Passage:
***

The Leaning Tower Of San Francisco


#1

@manch,

Are we property tax payers of the City ultimately going to end up footing the repair bills for this mess???

Again, easy to be a Monday morning quarterback, but the article mentions several items that one has to shake his/her head and ask WHY???

  1. In constructing this building, the developer did not drill piles to bedrock or 200 feet down to essentially cut costs. Another classic case of penny-wise and pound foolish. I get it that it is expensive but why would you build such an “iconic” building like this with a shoddy foundation essentially??? Weren’t you just asking for trouble building this way??? I am certainly not a structural engineer or architect but let’s be quite frank my Sunset SFH is now worth way more than any unit in this building now.

  2. The non use of steel framing (which would have been lighter and presumably better), but using older methods of building more common to residential buildings. Yes, Einsteins, residents will live there but it is essentially a commercial skyscraper!!! Idiots!!! @Elt1, I am sure you are capable to chime in on this. Did the developer really F this one up???


#2

If it is going to be an issue, city may ask the owners to get out to Demolish the tower. The owners will pay the price.

***

[Data items]
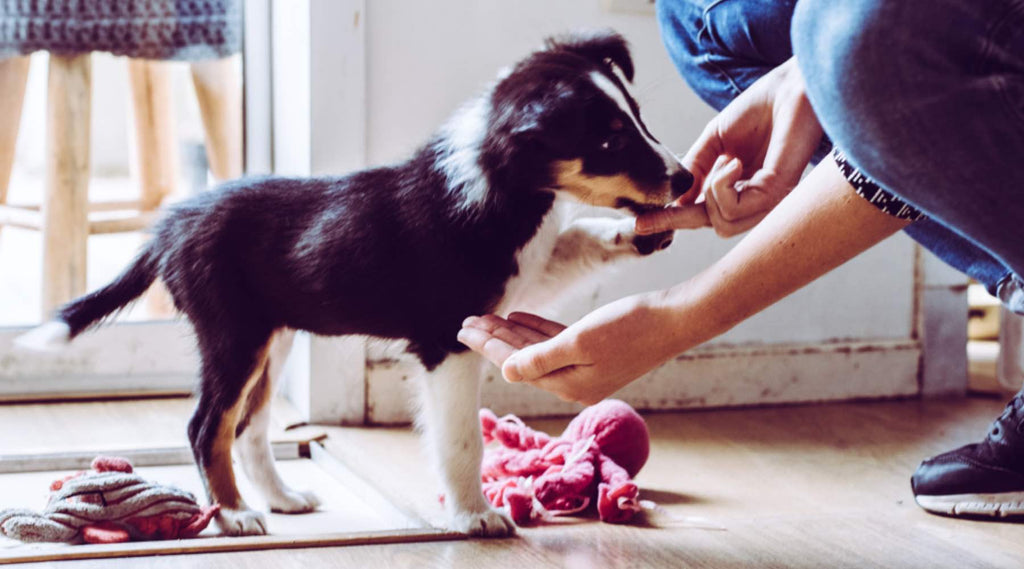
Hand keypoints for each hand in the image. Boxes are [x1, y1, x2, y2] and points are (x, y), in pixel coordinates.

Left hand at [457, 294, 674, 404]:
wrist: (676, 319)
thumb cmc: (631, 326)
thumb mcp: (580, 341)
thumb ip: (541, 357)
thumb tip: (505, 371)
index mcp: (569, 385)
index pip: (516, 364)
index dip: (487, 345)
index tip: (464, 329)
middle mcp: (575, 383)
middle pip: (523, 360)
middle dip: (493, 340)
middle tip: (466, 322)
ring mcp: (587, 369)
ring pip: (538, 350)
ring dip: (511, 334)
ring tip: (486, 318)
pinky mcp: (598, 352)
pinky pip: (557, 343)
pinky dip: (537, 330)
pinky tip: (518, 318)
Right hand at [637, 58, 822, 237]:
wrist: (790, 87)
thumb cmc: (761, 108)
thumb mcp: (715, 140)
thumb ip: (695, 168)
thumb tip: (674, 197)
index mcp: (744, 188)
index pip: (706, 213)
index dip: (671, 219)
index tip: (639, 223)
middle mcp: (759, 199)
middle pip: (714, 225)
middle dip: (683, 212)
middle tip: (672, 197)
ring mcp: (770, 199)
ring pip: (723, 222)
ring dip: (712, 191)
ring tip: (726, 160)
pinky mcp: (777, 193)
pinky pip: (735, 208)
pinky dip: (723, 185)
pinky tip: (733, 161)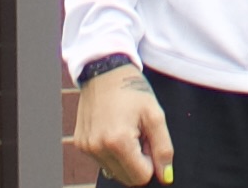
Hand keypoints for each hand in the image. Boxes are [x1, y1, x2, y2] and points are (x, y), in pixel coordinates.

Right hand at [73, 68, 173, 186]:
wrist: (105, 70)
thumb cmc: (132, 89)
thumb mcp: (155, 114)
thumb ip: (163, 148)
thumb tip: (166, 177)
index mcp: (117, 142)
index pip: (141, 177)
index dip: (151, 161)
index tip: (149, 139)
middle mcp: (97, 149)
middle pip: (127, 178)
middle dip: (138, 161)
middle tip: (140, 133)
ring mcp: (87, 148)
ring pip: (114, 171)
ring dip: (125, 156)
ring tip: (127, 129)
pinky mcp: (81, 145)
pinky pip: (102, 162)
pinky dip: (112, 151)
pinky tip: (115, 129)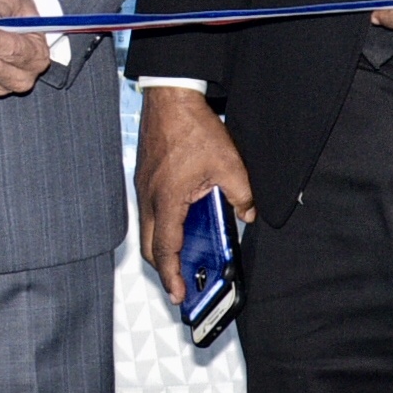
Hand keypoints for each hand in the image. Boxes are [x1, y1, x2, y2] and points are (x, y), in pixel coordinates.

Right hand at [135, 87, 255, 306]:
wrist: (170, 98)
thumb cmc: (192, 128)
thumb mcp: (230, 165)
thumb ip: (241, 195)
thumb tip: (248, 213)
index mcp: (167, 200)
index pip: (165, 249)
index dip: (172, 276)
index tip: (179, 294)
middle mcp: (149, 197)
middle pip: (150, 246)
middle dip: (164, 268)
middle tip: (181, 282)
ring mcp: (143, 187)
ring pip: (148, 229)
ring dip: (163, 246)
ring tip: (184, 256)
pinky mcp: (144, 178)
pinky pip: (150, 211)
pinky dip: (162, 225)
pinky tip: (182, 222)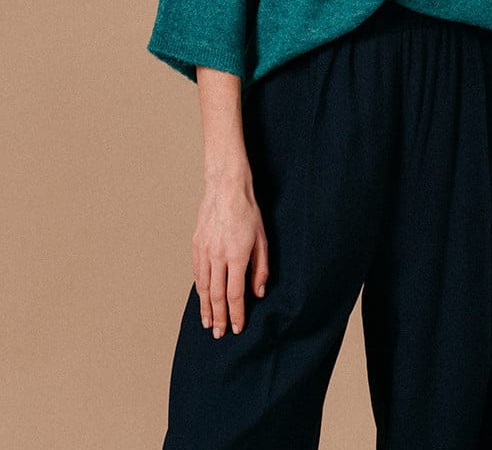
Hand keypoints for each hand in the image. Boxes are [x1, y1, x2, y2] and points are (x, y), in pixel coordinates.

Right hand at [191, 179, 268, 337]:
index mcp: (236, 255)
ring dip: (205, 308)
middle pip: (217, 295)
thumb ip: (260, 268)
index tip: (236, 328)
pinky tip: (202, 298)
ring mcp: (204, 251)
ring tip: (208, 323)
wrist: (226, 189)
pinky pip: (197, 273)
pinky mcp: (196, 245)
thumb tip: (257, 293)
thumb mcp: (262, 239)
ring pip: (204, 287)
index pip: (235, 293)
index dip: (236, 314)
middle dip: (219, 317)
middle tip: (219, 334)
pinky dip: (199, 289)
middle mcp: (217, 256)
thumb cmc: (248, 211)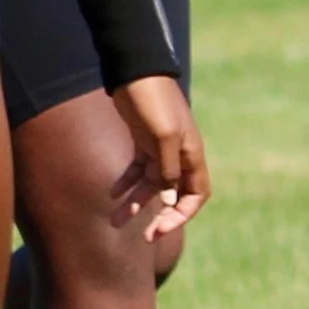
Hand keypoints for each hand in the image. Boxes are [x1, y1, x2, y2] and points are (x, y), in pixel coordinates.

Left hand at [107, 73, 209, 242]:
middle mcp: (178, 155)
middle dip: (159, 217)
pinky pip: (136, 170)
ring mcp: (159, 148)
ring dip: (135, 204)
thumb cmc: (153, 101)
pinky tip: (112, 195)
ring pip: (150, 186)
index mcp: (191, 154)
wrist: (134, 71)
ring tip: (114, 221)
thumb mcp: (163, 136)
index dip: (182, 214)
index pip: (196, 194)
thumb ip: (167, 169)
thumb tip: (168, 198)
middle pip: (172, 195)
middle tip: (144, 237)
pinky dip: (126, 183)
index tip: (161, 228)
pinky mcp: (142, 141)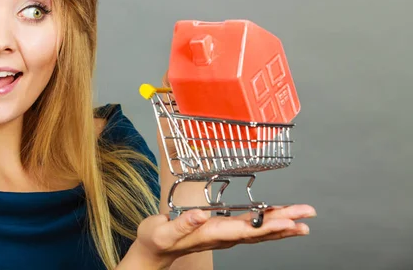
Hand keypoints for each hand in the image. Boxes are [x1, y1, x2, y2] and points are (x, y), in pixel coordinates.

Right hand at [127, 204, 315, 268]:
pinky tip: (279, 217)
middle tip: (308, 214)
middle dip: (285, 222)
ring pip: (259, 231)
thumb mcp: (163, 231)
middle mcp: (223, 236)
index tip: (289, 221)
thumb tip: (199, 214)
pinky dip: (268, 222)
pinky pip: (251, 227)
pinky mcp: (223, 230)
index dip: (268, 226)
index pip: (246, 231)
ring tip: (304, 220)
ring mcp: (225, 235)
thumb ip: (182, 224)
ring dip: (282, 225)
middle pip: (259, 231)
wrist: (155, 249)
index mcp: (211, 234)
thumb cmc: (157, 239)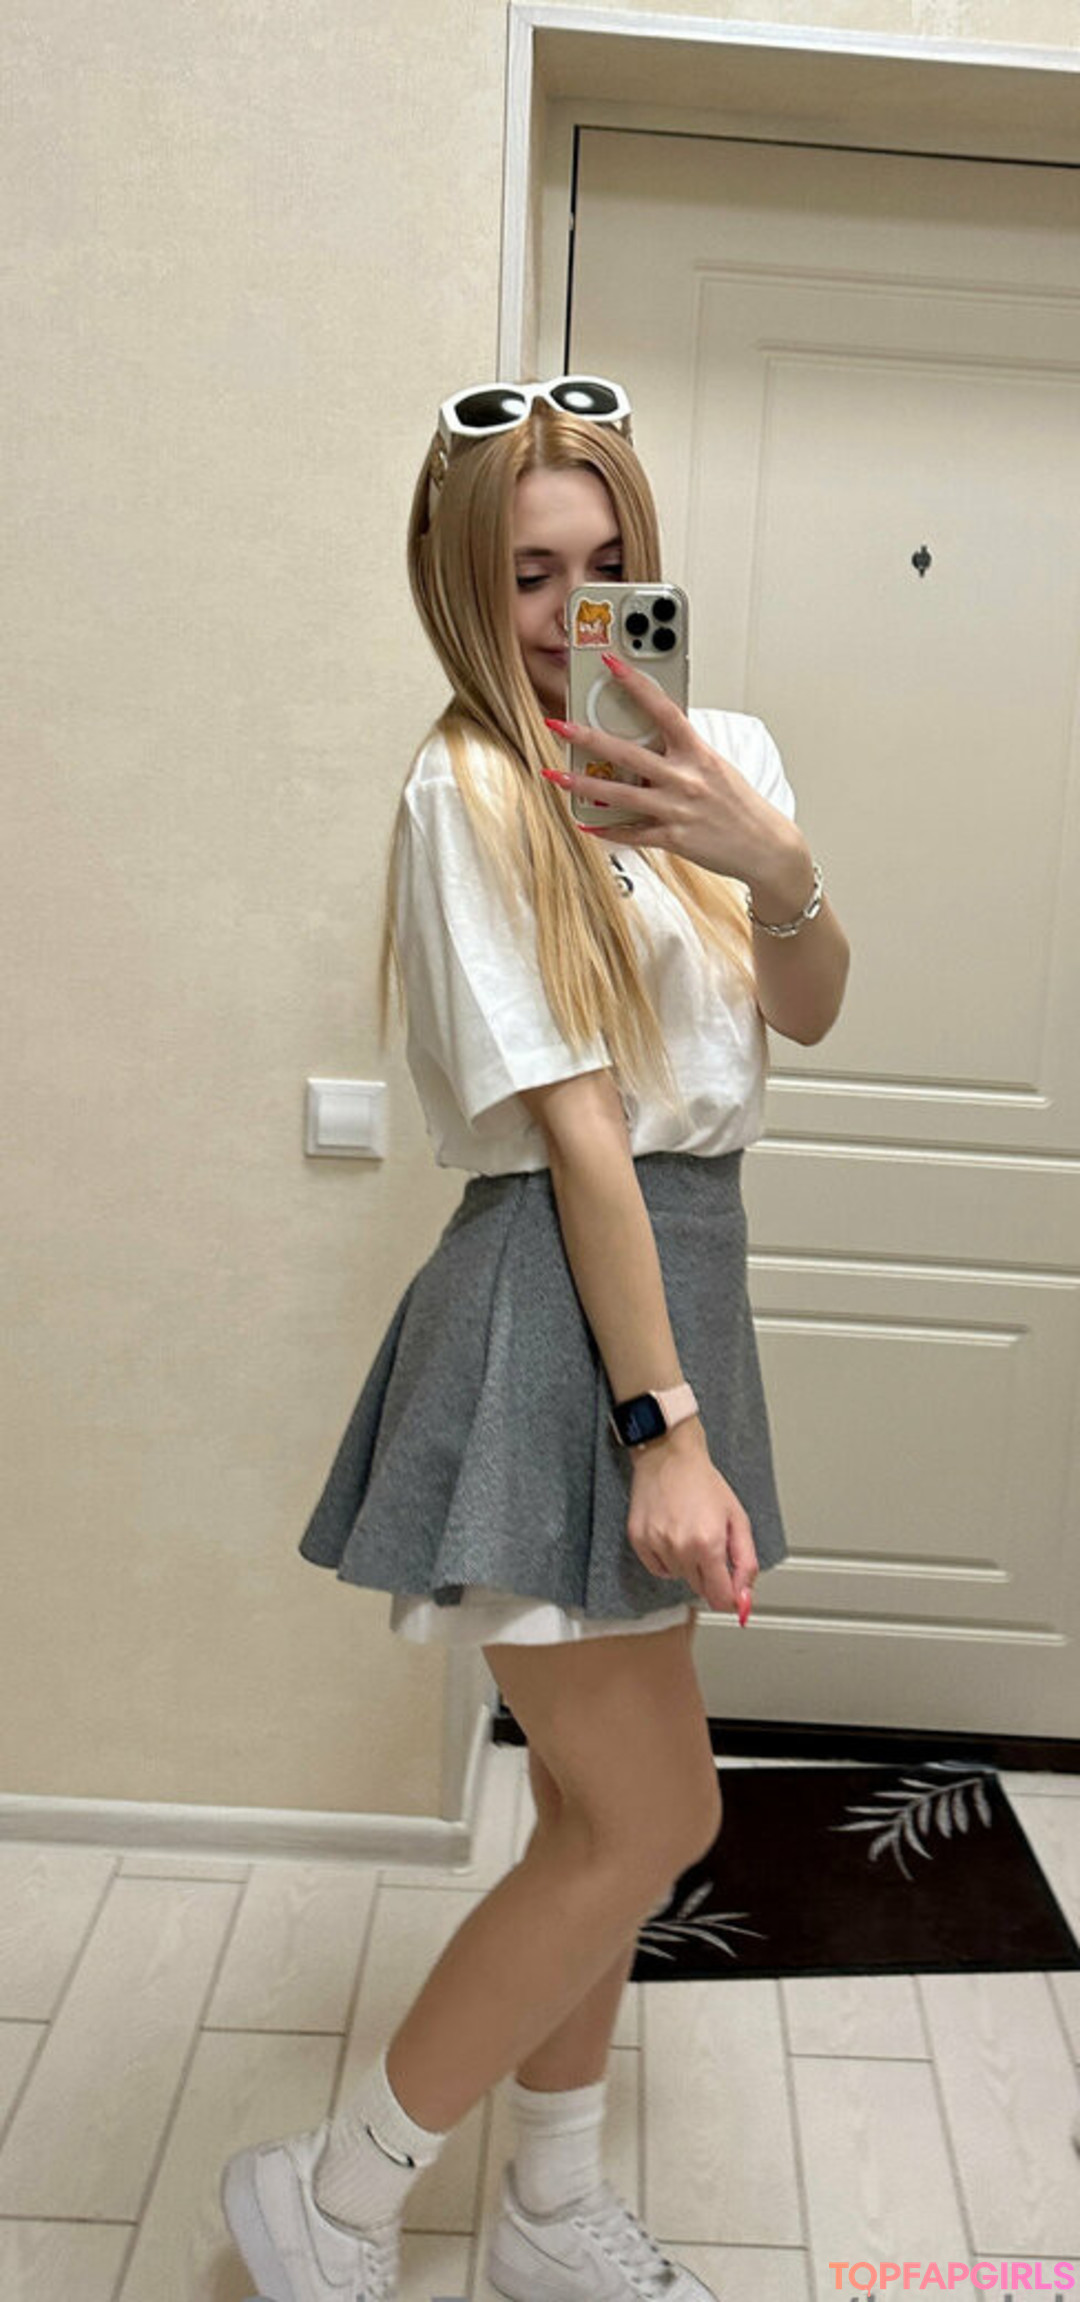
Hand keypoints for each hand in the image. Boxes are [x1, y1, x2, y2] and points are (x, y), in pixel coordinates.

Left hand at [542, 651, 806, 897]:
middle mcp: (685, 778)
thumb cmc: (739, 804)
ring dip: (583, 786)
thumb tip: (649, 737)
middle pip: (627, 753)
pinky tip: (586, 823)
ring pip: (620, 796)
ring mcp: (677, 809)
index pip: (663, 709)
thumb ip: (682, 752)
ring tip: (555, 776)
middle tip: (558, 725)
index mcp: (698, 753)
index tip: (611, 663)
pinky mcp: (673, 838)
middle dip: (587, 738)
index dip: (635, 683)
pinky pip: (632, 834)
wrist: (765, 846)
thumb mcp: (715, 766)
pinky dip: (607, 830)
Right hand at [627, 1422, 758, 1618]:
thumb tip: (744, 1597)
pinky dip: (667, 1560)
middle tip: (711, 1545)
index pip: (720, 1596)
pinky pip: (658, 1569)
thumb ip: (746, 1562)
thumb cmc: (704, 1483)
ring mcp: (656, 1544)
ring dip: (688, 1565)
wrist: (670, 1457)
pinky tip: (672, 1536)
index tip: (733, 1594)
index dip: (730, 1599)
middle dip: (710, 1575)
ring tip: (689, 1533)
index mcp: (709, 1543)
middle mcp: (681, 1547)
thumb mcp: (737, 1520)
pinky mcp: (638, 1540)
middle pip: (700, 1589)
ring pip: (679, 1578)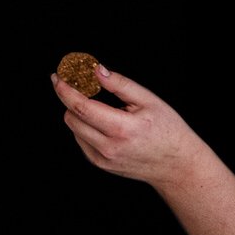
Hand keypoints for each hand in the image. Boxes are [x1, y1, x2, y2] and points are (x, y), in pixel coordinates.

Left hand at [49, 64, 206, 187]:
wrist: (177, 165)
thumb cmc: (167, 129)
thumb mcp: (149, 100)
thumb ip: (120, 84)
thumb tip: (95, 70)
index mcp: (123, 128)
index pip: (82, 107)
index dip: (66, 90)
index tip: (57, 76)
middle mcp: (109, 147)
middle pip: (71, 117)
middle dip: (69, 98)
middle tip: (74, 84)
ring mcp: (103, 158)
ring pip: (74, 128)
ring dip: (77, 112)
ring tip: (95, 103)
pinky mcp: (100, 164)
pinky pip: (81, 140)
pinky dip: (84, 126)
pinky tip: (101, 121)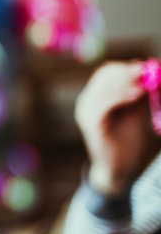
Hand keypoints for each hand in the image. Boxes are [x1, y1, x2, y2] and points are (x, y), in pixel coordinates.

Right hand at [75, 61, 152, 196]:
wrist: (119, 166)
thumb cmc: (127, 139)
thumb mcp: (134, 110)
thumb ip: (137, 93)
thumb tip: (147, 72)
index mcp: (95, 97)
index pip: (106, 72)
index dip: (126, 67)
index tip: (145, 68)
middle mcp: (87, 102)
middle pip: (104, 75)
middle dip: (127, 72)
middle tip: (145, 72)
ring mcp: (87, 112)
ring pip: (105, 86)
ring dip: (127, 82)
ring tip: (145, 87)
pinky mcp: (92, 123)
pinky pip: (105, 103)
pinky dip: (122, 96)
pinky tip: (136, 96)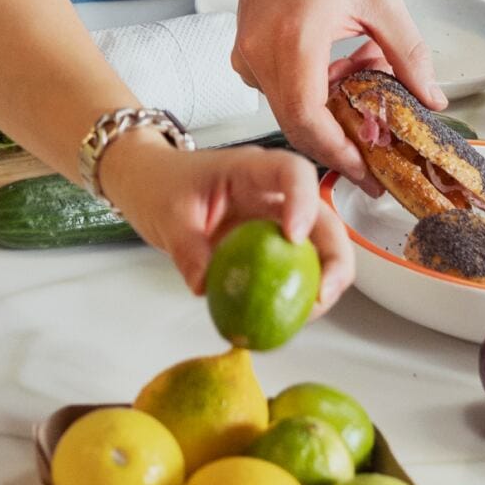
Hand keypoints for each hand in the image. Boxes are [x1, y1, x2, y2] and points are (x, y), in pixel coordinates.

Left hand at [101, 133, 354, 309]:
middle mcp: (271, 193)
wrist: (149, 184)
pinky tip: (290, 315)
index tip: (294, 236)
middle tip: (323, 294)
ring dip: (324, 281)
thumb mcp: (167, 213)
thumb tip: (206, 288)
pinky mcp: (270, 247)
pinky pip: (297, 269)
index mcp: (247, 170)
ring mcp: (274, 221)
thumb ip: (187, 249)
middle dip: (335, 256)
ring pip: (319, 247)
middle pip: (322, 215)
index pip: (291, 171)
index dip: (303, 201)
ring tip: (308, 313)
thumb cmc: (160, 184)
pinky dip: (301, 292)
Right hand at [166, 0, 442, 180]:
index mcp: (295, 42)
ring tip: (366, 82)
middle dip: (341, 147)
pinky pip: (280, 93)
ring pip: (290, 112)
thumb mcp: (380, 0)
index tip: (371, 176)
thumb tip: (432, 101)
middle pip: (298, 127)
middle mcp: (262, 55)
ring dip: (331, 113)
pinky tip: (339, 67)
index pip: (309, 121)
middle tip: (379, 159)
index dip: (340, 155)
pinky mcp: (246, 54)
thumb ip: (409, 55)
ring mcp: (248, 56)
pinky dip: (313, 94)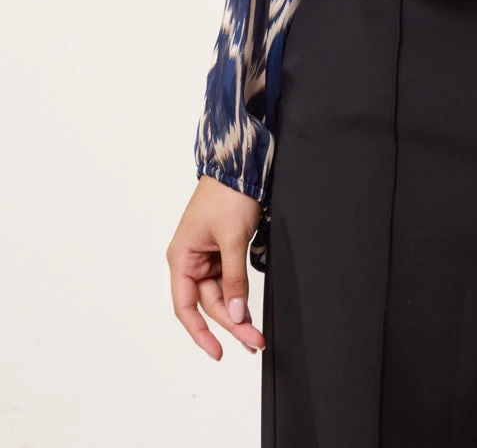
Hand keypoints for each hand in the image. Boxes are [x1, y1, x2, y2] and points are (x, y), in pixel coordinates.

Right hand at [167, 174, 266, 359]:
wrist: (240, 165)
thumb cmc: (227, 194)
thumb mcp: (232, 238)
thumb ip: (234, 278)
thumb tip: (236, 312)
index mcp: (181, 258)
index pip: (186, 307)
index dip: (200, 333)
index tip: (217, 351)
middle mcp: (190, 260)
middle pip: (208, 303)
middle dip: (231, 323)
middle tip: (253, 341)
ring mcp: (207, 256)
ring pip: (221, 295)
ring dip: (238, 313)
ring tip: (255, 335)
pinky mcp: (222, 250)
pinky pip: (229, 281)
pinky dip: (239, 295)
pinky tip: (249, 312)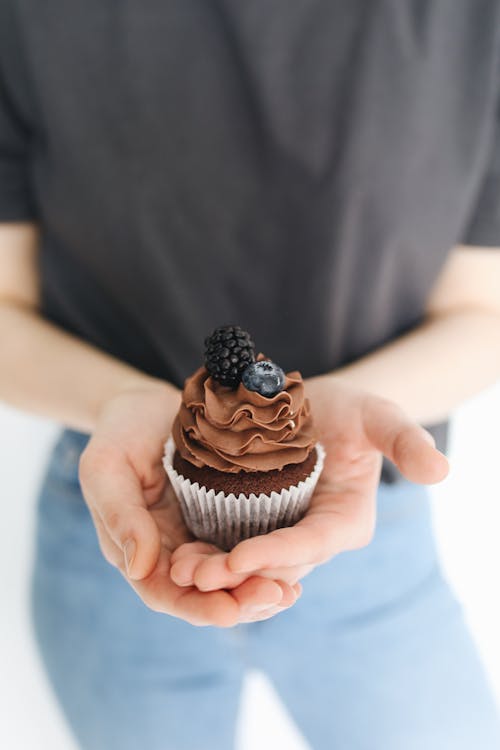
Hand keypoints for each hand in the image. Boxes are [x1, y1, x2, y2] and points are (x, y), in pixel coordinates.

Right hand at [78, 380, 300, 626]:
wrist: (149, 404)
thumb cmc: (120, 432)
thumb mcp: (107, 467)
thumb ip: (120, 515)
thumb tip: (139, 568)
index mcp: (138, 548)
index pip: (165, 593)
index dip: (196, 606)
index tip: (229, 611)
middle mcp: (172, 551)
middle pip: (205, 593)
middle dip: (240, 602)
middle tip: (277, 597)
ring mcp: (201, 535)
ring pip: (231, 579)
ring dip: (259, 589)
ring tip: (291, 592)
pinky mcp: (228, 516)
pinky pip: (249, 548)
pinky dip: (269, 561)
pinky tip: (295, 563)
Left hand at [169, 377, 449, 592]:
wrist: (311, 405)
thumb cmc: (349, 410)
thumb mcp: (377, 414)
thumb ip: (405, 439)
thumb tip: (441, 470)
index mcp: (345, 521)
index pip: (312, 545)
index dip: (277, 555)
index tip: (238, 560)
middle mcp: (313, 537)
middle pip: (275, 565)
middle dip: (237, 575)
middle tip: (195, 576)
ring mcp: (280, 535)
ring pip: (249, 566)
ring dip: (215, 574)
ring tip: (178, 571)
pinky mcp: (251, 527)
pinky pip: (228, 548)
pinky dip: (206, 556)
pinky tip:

***

In the post about the leaning tower, take the part that opens with the words containing "Again, easy to" and closes with "this building now.", and rewrite it with "developer" changed to "builder". Rely only on the text above to answer.

Answer for this exercise:
Again, easy to be a Monday morning quarterback, but the article mentions several items that one has to shake his/her head and ask WHY???

  1. In constructing this building, the builder did not drill piles to bedrock or 200 feet down to essentially cut costs. Another classic case of penny-wise and pound foolish. I get it that it is expensive but why would you build such an “iconic” building like this with a shoddy foundation essentially??? Weren’t you just asking for trouble building this way??? I am certainly not a structural engineer or architect but let’s be quite frank my Sunset SFH is now worth way more than any unit in this building now.